Save the schemes of arrangement. of The Corporations and Market Advisory Committee (CAMAC), an independent body setup to advise the Australian Government on corporations and financial issues announced that it is reviewing the “effectiveness and appropriateness of…schemes of arrangement”. Schemes are a controversial alternative to takeovers, whereby the target company shareholders vote to merge with the acquirer.
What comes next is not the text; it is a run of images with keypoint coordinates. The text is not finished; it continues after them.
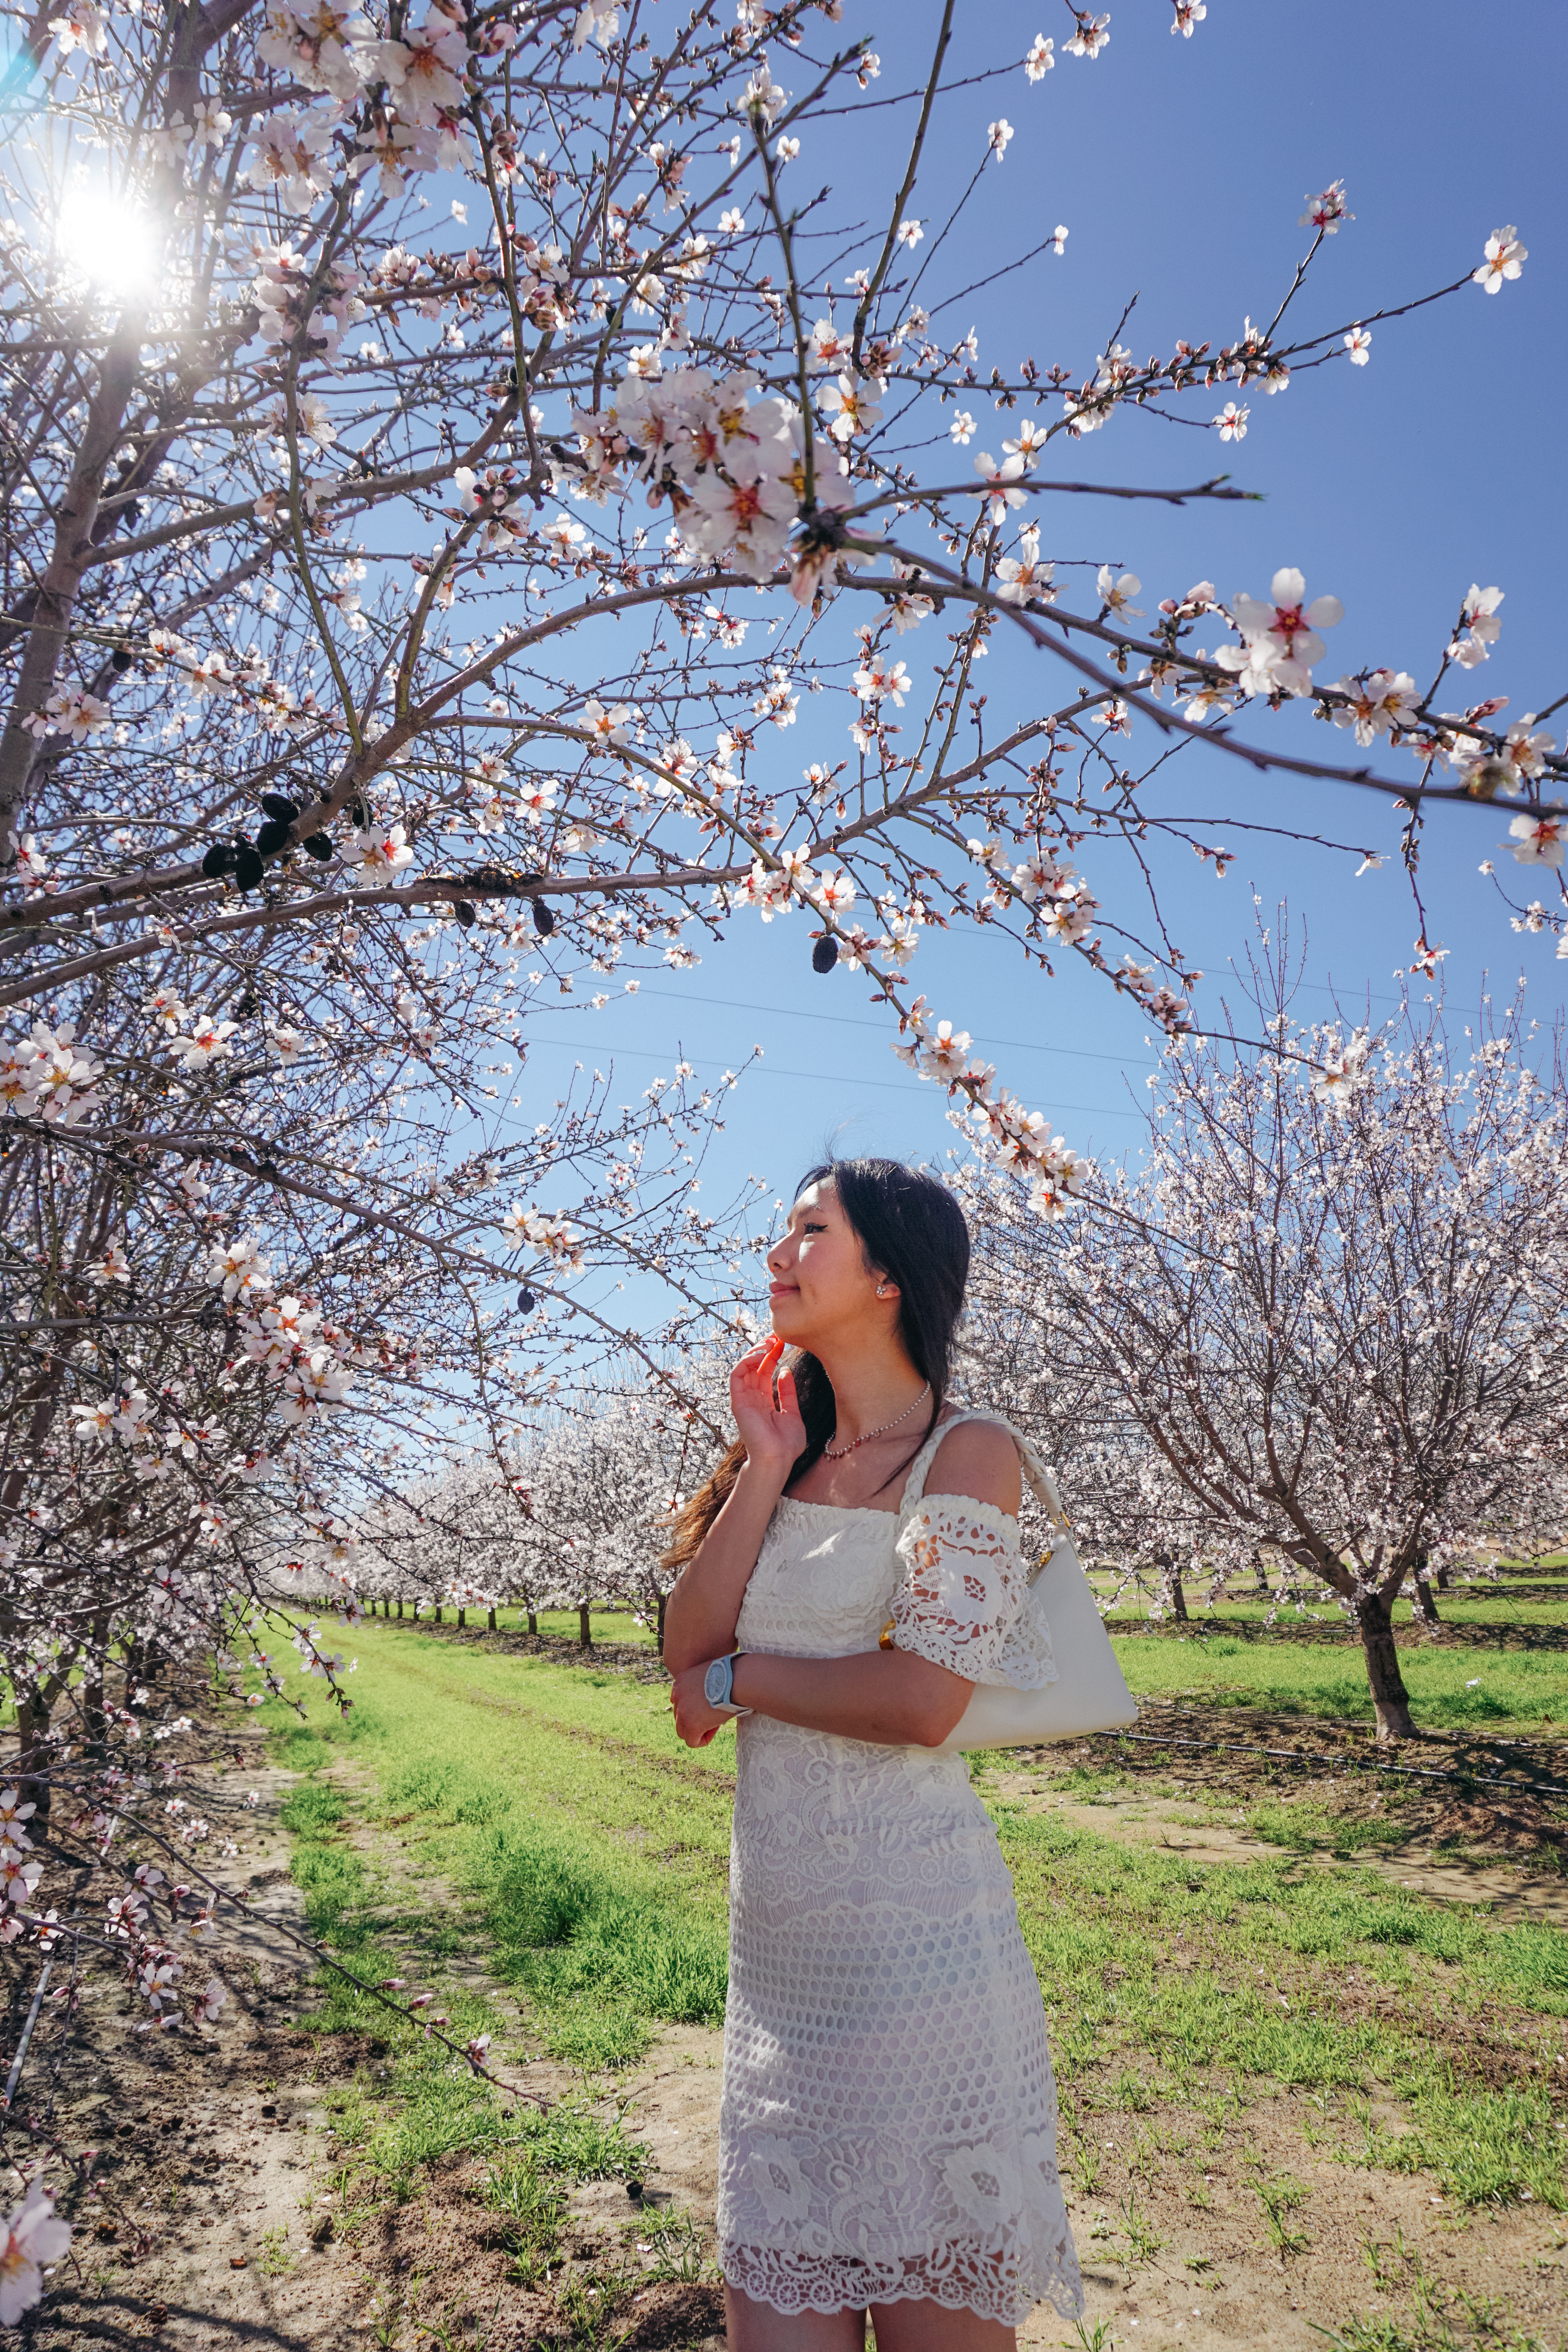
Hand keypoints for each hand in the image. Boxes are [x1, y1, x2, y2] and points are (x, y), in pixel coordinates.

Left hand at [669, 1659, 727, 1746]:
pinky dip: (703, 1740)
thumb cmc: (729, 1675)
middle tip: (713, 1715)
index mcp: (680, 1683)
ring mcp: (682, 1712)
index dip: (695, 1708)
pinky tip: (715, 1729)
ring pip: (683, 1732)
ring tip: (714, 1723)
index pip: (680, 1704)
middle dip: (696, 1720)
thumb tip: (706, 1698)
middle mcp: (677, 1697)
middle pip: (680, 1718)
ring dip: (698, 1730)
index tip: (709, 1706)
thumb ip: (700, 1685)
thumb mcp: (708, 1674)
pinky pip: (692, 1742)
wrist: (735, 1679)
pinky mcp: (691, 1726)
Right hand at [729, 1334, 805, 1475]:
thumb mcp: (792, 1412)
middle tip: (776, 1336)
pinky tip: (761, 1354)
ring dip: (755, 1352)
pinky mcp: (737, 1401)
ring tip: (769, 1342)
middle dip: (764, 1349)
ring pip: (743, 1368)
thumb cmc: (786, 1444)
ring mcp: (743, 1400)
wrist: (777, 1459)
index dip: (772, 1355)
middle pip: (754, 1367)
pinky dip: (746, 1362)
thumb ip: (788, 1393)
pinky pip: (736, 1376)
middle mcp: (752, 1398)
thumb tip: (785, 1371)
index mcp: (764, 1401)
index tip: (782, 1342)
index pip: (764, 1372)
This differs from a takeover, which involves the acquirer making offers directly to target shareholders.

Cynics, including your author, claim that almost the only reason companies ever conduct a deal via a scheme (as opposed to a takeover) is because they are trying to avoid the strict provisions from chapter six of the Corporations Act which regulate takeovers. (While the Act provides that Schemes can’t be used to circumvent the takeover provisions, the provision is virtually never enforced, especially since most schemes are friendly and the courts are loathe to intervene). For example, schemes require only 75% of shares to vote in favour (rather than 90% required to reach compulsory acquisition threshold), allowing appalling deals like Xstrata’s acquisition of MIM to proceed. Schemes also are not subject to provisions relating to escalators or collateral benefits, which allowed Solly Lew to shrewdly negotiate a step-up agreement with Wesfarmers last year.

One group who will be very keen to protect the sanctity of schemes (and who are even pushing to have the takeover avoidance provisions repealed) are corporate lawyers. A scheme involves far more legal work (including court document preparation) than your average takeover, with legal fees often stretching into the millions for a friendly deal. — Adam Schwab

If they only sack or lie to you once, it’s been a Crapyear. Thursday 26 June 2008 won’t be remembered as a red letter day for Goodyear Tyres, the US-based parent company of South West Tyres which yesterday announced its closure and the sacking of its 600 workers. According to South West Tyres CEO Judith Swales, the plant is closing as a result of poor cost-competitiveness, and because “we are not able to produce the high-value-added tyres foreign and domestic consumers are demanding.” While the company was trying to spin the news that the jobs are moving to Asia, Europe and the US,  the ACCC announced Goodyear was apologising and offering compensation for making “unsubstantiated environmental claims”. According to the ACCC:

During 2007 and 2008, Goodyear Tyres made a number of representations regarding the environmental benefits of its new Eagle LS2000 range of tyres, to the effect that:

  • the Eagle LS2000 is a revolutionary environmentally-friendly tyre
  • the Eagle LS2000 is designed for minimal environmental impact
  • the production process for the Eagle LS2000 results in reduced carbon dioxide emissions
  • the Eagle LS2000 aims to have a major environmental impact by reducing carbon dioxide emissions during its production process, and
  • Goodyear’s BioTRED technology, as used in the Eagle LS2000, increases the life of the Eagle LS2000, improves fuel economy and reduces the impact on the environment.

Goodyear Tyres has acknowledged that the environment benefits claimed could not be substantiated and has withdrawn all material containing the representations.